** WHAT YOU WILL DO **
Extend the Python tutorial text on recursive function calls and for loops, beginning right after its final sentence.

** GIVEN TEXT **
——
Here is a step-by-step run through of how recursive function calls work in this example:

1. In the main section round = 4 and recur() is called for the first time.

2. Inside the recur function, result is set to 99999 as round =4 only at this recursion level.

3. result  then relies on a recursive call to recur() with argument 3 to be added to the value of round at this level, which is 4.

4. Since at this inner level round is 3, it goes right on to the next update to the value of result by calling recur(2) to be added to the value of round at this level, which is 3.

5. result  then relies on a recursive call to recur with argument 2 to be added to the value of round at this level, which is 3.

6. Since at this inner level round is 2, it goes right on to the next update to the value of result by calling recur(1) to be added to the value of round at this level, which is 2.

7. result  then relies on a recursive call to recur() with argument 1 to be added to the value of round at this level, which is 2

8. Since at this inner level round is 1, it goes right on to the next update to the value of result by calling recur(0) to be added to the value of round at this level, which is 1.

9. At this deepest/innermost recursion level of the recur function, the if conditional fails since round = 0, and therefore the else clause kicks in so that result = 0. That value of result is then returned to the next instance upwards of the recur function. The print command is unreachable in the innermost function call (when round = 0).

10. Now back up to where the local variable for round is 1, the print command is reached for the first time, and prints the value of result which is 0 + 1 = 1.Then return result=1 to the next level up in function calls, when round =2.

11. In that function's local variable space round=2 and result gets that 2 added to the return value from the function nested underneath it with a value of 1. So result is 2+1 =3. That value of 3 is printed. and returned up the function recursion ladder again to where round = 3 locally there. round=3 + the return value of result =3 gives 6 and 6 is printed.

12. Finally, we backtrack all the way up to the top calling function of recur() by returning result=6 to its local variable space. Here round = 4. result is then 4 + 6 = 10 and gets printed. Remember, just like all the inner recur() function calls, this top level recur() still is obligated to return the value of result to the main program. So it does that with value 10, which gets printed once again to prove it.

END

For Loops

For loops

for loops in Python are more general in that the lower and upper bounds are not explicitly specified in the for line. The break and continue keywords are available with for loops, just like in while loops.
——
** SOURCE DATA **
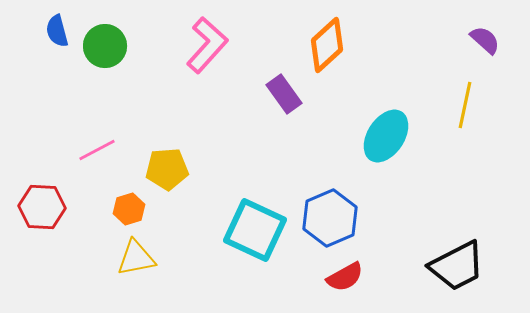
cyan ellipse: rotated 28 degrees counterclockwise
——
** RESULT FOR THIS TASK **
trees = ["oak", "maple", "pine", "cherry"]

for x in trees:

    print(x)

# the result is that all four tree names are printed, even though the command never said start at integer 1 and end at integer 4. Again, this reads more like it is English than code.

It turns out that the loop dummy variable in a for loop has global scope, meaning, you can use it and modify it even after the for loop is done.

trees = ["oak", "maple", "pine", "cherry"]

for x in trees:

    print(x)

print(x)

# will print cherry twice in a row.

If you look closely though and try to use a for loop variable in an unorthodox way, it is subject to a counting process and ordering (ranking) from left to right. It is almost like behind the scenes it is progressing through an integer count from the number 0 to the number of items in the list. There's a rank from left to right.

animals = ["cat", "sheep", "lion"]
for x in animals:
  if x > "sheep":
    continue
  print(x)

# the loop above will skip printing lion because lion is to the

# right of sheep, and thus is considered of a higher rank, or

# greater than sheep!!

If you prefer to have start and stop numbers in the for loop, use the range keyword.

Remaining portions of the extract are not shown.